といっても、若手OB/OGに対して古い考えを押しつけるようなことや説教じみたマニュアル類とするつもりは毛頭ありません。あくまで備忘メモ的な、これまでに考えてきたことや、今後の練習・試合・ミーティング等で起こった出来事や気付きごとのノートです。むしろ、僕自身の頭の整理として一番役立つのかもしれません。

②近未来のOB/OGになる(に違いない)、現役部員諸君

現役諸君にとっては、監督の”手の内”が垣間見れてしまうのですから、こんなに良いことはないでしょう笑。僕としても、普段の短時間のミーティングでは伝えきれないことを、それとなく現役部員に伝え理解してもらう一助となれば良いと思っています。

③当部や部員諸君を取り巻く先生方・塾関係者・保護者の皆様、
 あるいは当部に関心を寄せてくださっている中学生・高校生・その保護者各位

上記のような方々には、当部を運営しているポリシーやフィロソフィーのようなものを、日々のノートの端々からもし感じ取っていただけるのであれば幸いです。

 

自転車競技界のほとんどのチームは、プロの指導体制やノウハウ、リクルーティングシステムを持っていらっしゃいますから、我々のようなごく基礎的な部分への対処や、社会人ボランティアという非常に制約された中での解決策のようなものはあまり必要ないでしょう。

それでも、ジュニアやU23世代の選手とのコミュニケーションの仕方や組織運営の難しさのようなことは、お互いに共感できる部分があるかもしれません。
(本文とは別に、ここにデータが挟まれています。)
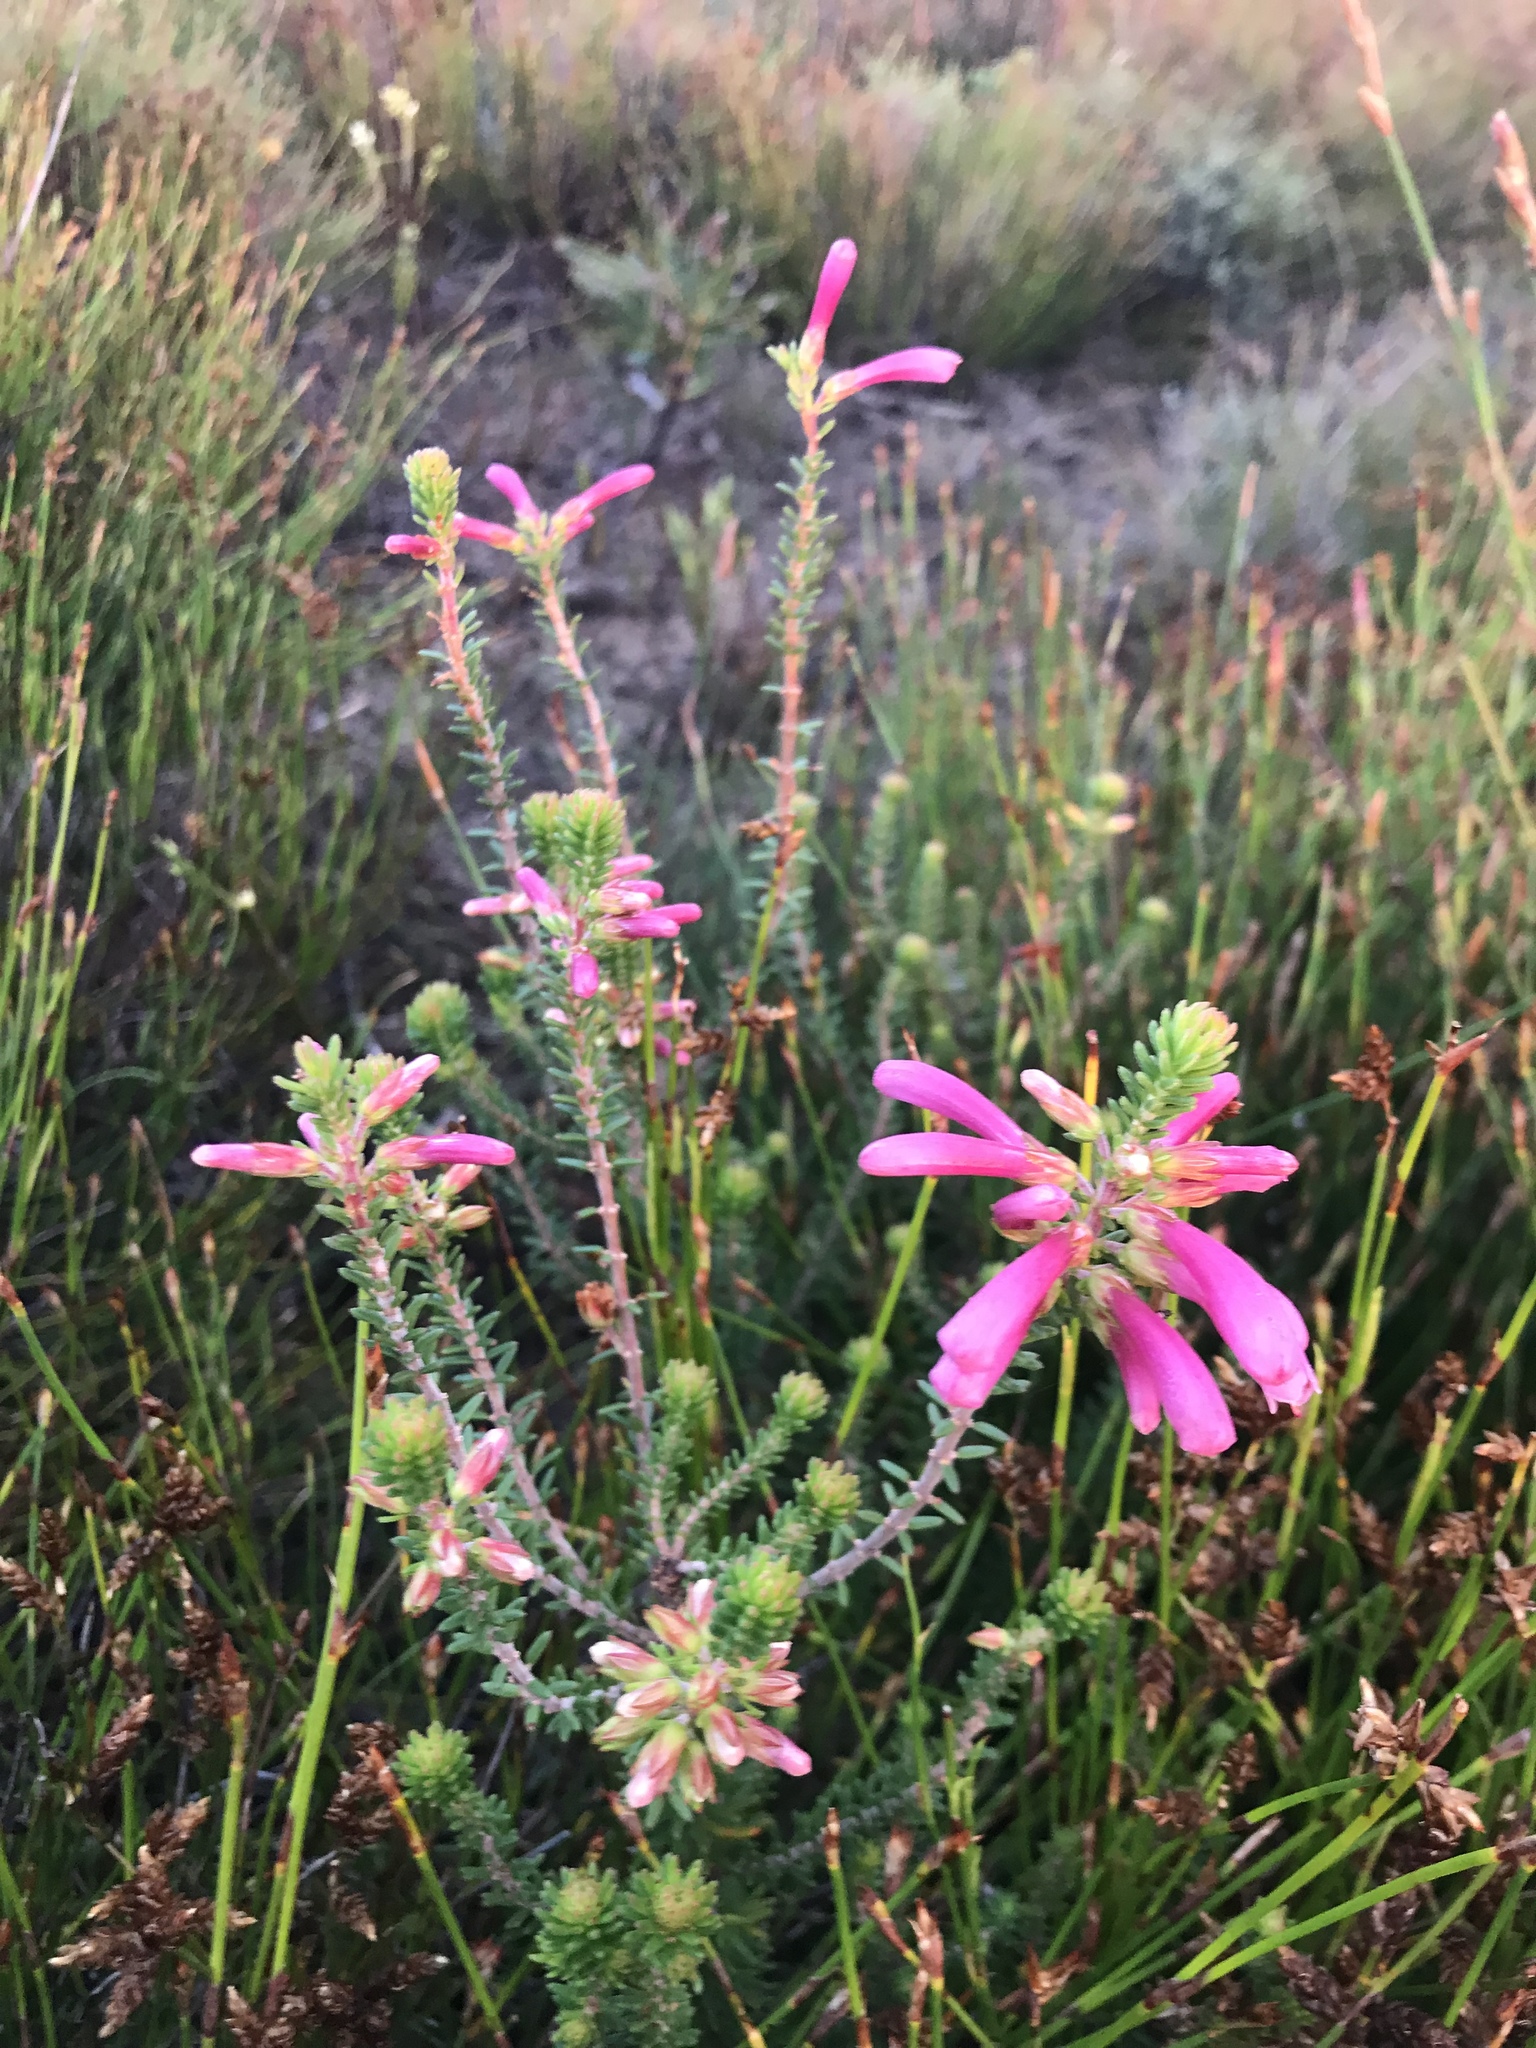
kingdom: Plantae
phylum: Tracheophyta
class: Magnoliopsida
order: Ericales
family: Ericaceae
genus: Erica
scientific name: Erica abietina
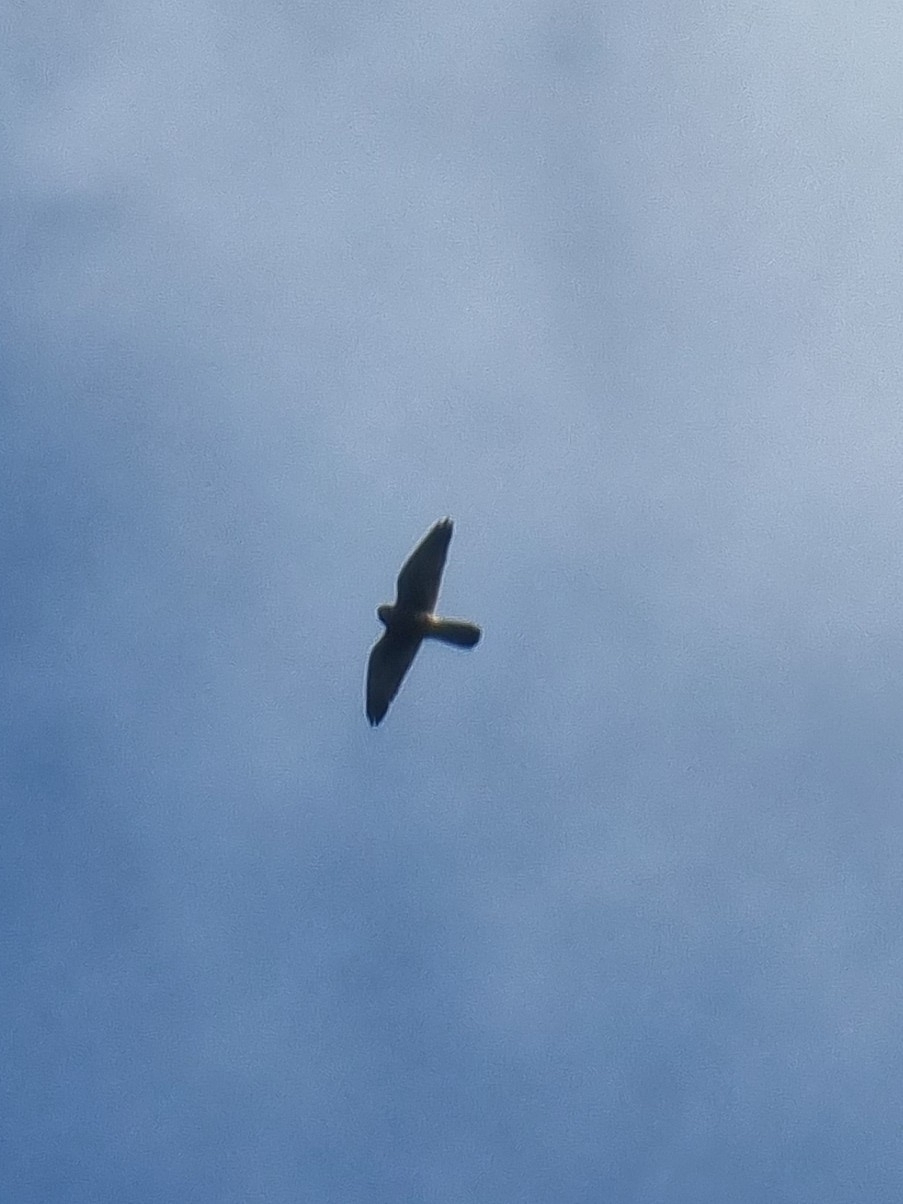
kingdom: Animalia
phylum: Chordata
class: Aves
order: Falconiformes
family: Falconidae
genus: Falco
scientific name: Falco tinnunculus
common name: Common kestrel
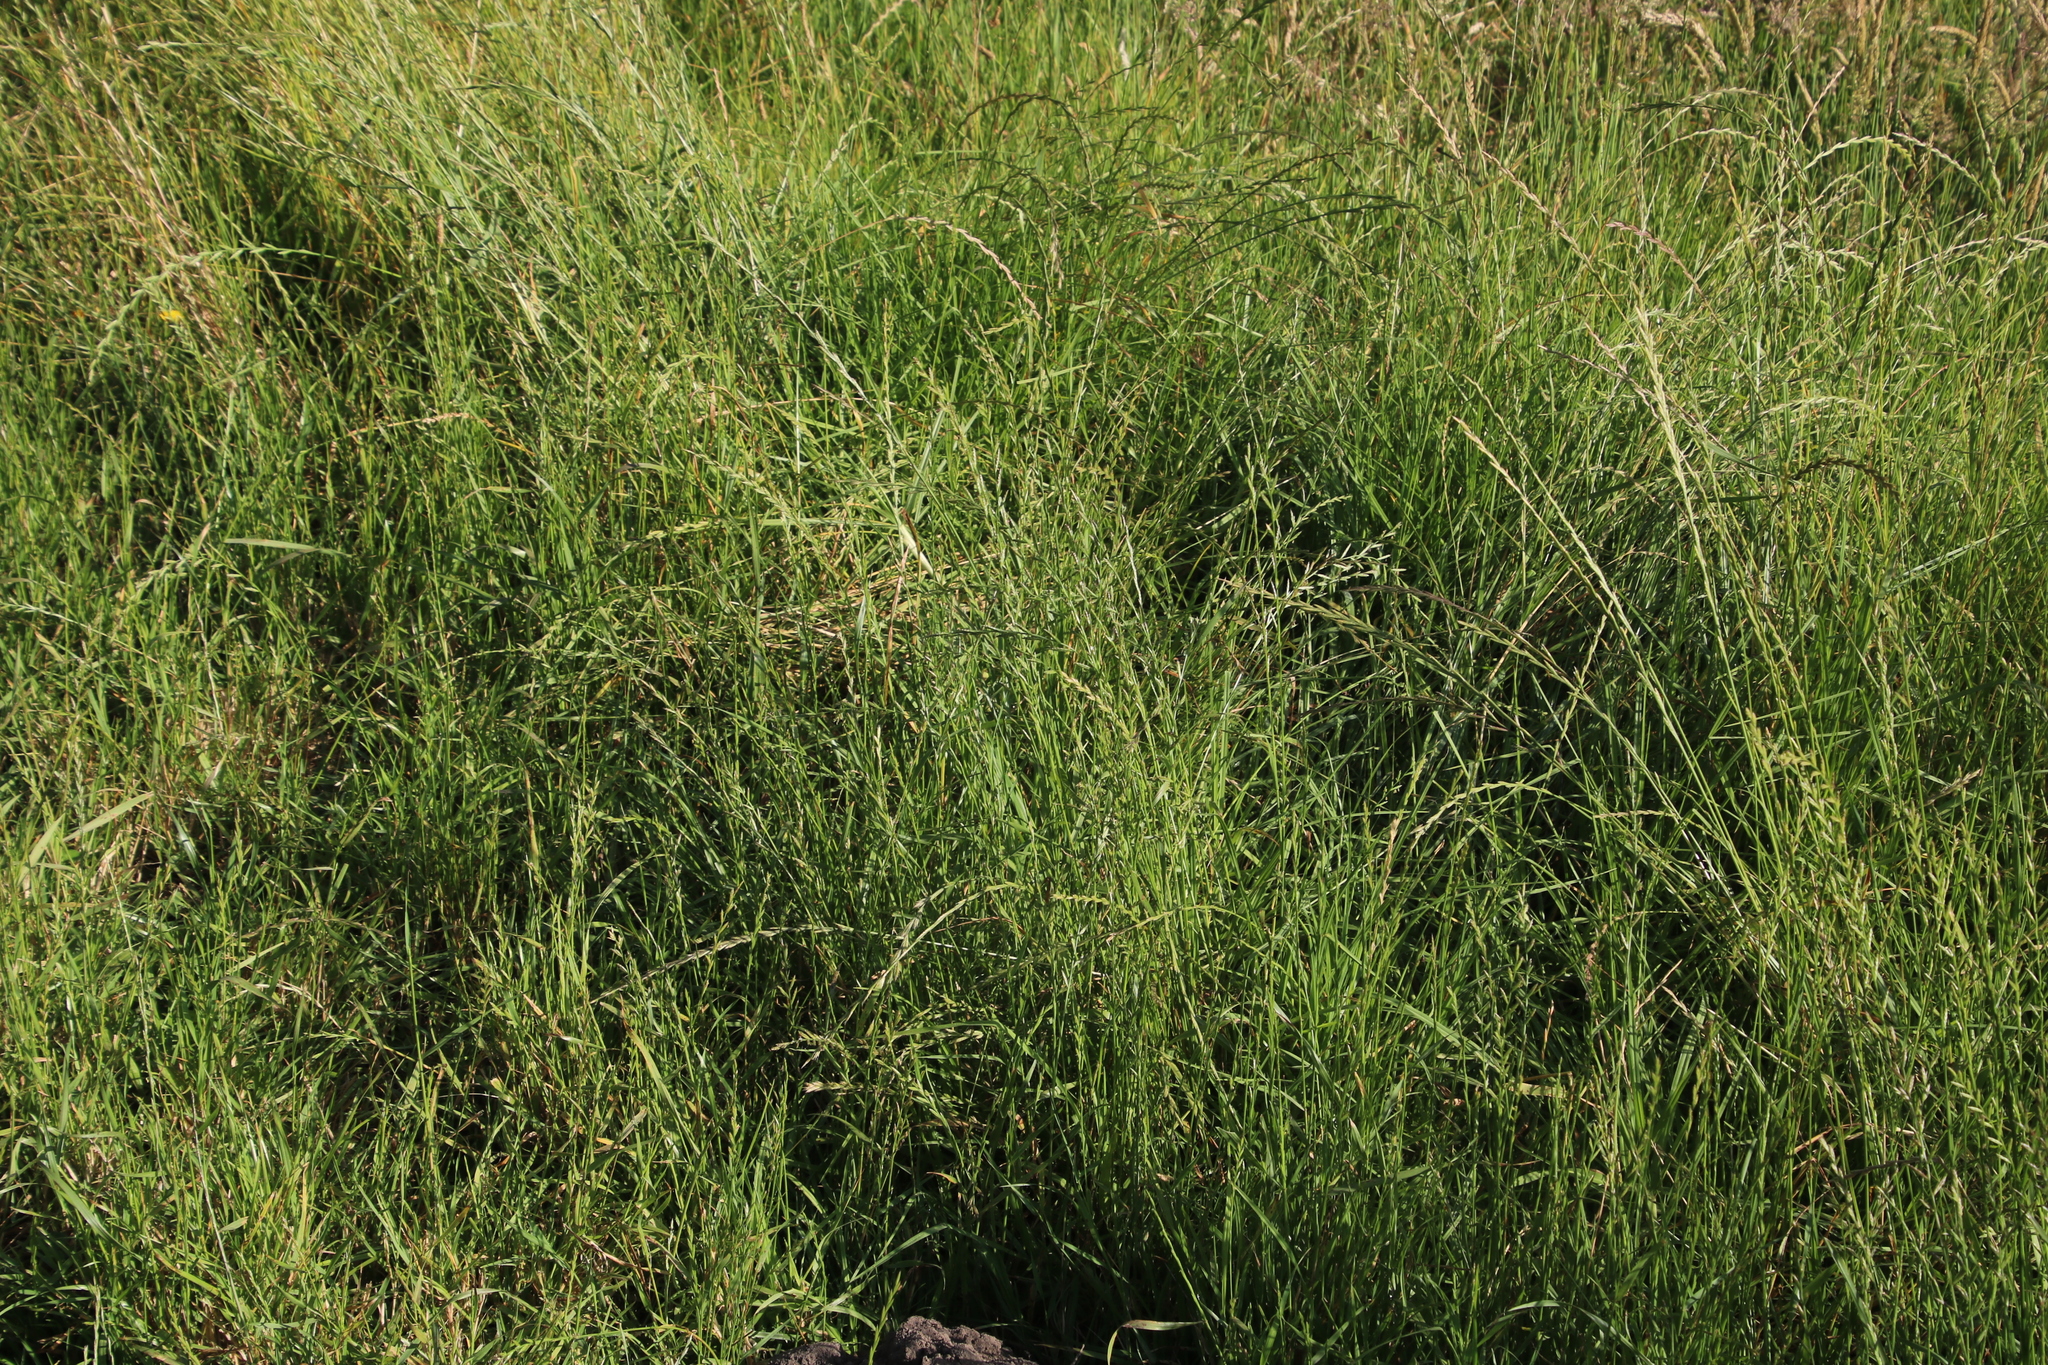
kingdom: Plantae
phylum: Tracheophyta
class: Liliopsida
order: Poales
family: Poaceae
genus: Lolium
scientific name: Lolium perenne
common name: Perennial ryegrass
ぜひ日頃の現場で意見交換させていただければと思っています。

コーチングも日々勉強ですし、自転車競技スポーツ科学は日々変化・進化していますから、ネタ切れがいつになるかは分かりません。いずれにせよ、週1回程度のペースで少しずつ書き溜めていければと思っていますので、お付き合いいただければ幸いです。